Apple jumps to No. 56 in annual Fortune 500 rankings
Apple took in $36.537 billion in revenue in 2009, a 12.5 percent increase from its totals in 2008. The Mac maker ranked as the third-largest company in the computers and office equipment category, behind only HP ($114.552 billion, 10th overall) and Dell ($52.902 billion, 38th overall).
Apple was also the 26th-most-profitable company in the rankings, with its $5.704 billion in 2009 profits beating companies like Walt Disney and McDonalds, but coming short of partner AT&T and rivals Google and Microsoft.
The rankings also show how 2009 was an exemplary year for AAPL investors, who saw a 146.9 percent return in the 12-month span. The average annual return rate from 1999 to 2009 was 23.4 percent over the 10-year period.

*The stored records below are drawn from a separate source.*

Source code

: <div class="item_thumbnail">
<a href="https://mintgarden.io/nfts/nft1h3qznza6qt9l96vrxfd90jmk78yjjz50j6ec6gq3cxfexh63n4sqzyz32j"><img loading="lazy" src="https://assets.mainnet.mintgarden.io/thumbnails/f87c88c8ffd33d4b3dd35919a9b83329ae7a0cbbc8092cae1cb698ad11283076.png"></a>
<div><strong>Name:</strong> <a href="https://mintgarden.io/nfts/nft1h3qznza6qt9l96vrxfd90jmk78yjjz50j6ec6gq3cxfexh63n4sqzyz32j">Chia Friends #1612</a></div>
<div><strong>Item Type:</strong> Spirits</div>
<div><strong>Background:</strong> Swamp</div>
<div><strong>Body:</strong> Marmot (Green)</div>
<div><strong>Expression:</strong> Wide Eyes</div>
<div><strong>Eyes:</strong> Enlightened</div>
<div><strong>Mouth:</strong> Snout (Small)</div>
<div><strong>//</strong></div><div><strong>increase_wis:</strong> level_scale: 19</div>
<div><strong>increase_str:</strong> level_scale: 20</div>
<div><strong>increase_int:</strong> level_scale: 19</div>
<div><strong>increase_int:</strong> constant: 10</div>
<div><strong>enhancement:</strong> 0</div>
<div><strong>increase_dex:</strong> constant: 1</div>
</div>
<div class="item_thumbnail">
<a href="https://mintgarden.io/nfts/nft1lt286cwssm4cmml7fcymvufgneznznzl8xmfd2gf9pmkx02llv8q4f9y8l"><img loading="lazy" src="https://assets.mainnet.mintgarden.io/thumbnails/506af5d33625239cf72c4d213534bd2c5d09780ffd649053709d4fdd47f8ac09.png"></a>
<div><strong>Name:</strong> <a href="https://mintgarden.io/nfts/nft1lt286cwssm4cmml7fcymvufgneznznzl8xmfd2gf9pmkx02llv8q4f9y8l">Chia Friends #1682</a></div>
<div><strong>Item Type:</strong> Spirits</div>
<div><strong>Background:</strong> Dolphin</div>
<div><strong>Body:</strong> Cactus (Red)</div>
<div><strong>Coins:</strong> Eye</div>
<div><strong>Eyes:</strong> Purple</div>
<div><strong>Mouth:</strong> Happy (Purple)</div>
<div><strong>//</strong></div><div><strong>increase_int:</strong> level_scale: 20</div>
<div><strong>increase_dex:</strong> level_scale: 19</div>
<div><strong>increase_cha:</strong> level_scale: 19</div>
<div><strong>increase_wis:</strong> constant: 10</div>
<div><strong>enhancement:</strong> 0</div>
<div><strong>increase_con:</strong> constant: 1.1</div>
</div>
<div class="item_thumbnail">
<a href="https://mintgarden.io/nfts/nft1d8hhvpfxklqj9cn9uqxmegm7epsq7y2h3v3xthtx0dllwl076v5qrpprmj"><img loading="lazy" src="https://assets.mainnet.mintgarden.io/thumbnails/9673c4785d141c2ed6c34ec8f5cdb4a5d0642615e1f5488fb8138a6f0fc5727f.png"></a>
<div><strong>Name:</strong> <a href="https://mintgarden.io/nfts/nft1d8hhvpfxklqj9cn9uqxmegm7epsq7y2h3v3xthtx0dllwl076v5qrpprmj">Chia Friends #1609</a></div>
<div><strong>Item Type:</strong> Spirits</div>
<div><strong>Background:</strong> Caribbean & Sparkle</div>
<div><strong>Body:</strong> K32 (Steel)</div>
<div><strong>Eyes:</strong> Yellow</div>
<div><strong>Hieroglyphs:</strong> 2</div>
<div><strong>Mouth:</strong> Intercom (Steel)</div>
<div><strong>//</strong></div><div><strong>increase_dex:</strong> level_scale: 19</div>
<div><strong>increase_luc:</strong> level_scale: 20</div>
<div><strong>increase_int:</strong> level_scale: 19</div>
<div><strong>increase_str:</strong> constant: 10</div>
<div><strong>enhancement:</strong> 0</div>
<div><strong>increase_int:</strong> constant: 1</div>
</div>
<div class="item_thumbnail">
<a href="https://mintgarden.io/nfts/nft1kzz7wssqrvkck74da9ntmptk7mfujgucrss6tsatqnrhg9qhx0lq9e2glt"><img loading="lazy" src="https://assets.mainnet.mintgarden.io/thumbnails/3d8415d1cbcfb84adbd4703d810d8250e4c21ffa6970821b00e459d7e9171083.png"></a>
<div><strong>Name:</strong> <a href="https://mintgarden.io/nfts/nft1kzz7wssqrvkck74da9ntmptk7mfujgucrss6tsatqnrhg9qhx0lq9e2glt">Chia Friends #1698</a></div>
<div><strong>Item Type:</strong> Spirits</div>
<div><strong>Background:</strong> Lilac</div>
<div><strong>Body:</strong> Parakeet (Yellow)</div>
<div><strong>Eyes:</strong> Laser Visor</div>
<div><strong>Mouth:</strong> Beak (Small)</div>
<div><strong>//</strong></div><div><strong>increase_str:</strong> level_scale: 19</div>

Apple, however, did not make the cut for Fortune's list of the "100 Best Companies to Work For." Tech companies that appeared on both that list and the Fortune 500 included Microsoft, intel, Qualcomm and Google.
Topping the Fortune 500 this year was Wal-Mart, which took in $408.214 billion in revenue, and $14.355 billion in profit. Other noteworthy companies and their revenues found in the top 100: AT&T (7th, $123.018 billion), Microsoft (36th, $58.437 billion), Intel (62nd, $35.127 billion), and Amazon.com (100th, $24.509 billion).
Fortune has had high praise for Apple of late, naming Steve Jobs the "CEO of the Decade" last November. While that honor was an editorial decision, Thursday's newly revealed Fortune 500 rankings are based purely on raw numbers.
But the magazine wasn't the only one to credit Jobs with Apple's success. In December, Jobs was also named the world's best-performing CEO for increasing his company's market cap a whopping $150 billion over a 12-year span. Jobs finished comfortably in first place of the Harvard Business Review rankings, well ahead of second-place Yun Jong-Yong of Samsung Electronics. And in March, Barron's declared Jobs was the most valuable CEO in the world.
11 Comments
Revenue is a somewhat meaningless metric to measure 'success'. For instance, the US Government is the largest 'revenue-generating' entity in the world.
It's market value that counts. And Apple is, amazingly, the third most valuable company in the US!
15.6% profit margin isn't too shabby either.
Agree with first post - let's look at Market Cap - that's an indication of success in my book. (Especially as a stockholder.)
All of these numbers have inherent problems as generic ways of measuring corporate success.
Market cap is nothing more than an instantaneous snapshot of investor sentiment and more dependent on what investors think is going to happen than what has happened.
Revenues don't necessarily translate into profitability.
Profit tell you more about success than the other two, but masks important factors such as return on investment. Big industrial companies generate huge profits, but usually at very small margins over invested capital.
Market cap is nothing more than an instantaneous snapshot of investor sentiment and more dependent on what investors think is going to happen than what has happened.
Yes, it is a 'snapshot,' but I disagree that market cap is 'sentiment'. (In the short-run, swings in market cap could be sentiment-driven). But really, it's a snapshot of investors' expectations of future free cash flows discounted at the appropriate risk-adjusted cost of capital. No more, no less.
And, expectations are rather more than sentiments, in my book.
'Profit' in the accounting sense of the term is often meaningless, because of the 'accrual' nature of measuring inflows and outflows, and because it has become such a highly massaged and managed number in the case of too many companies.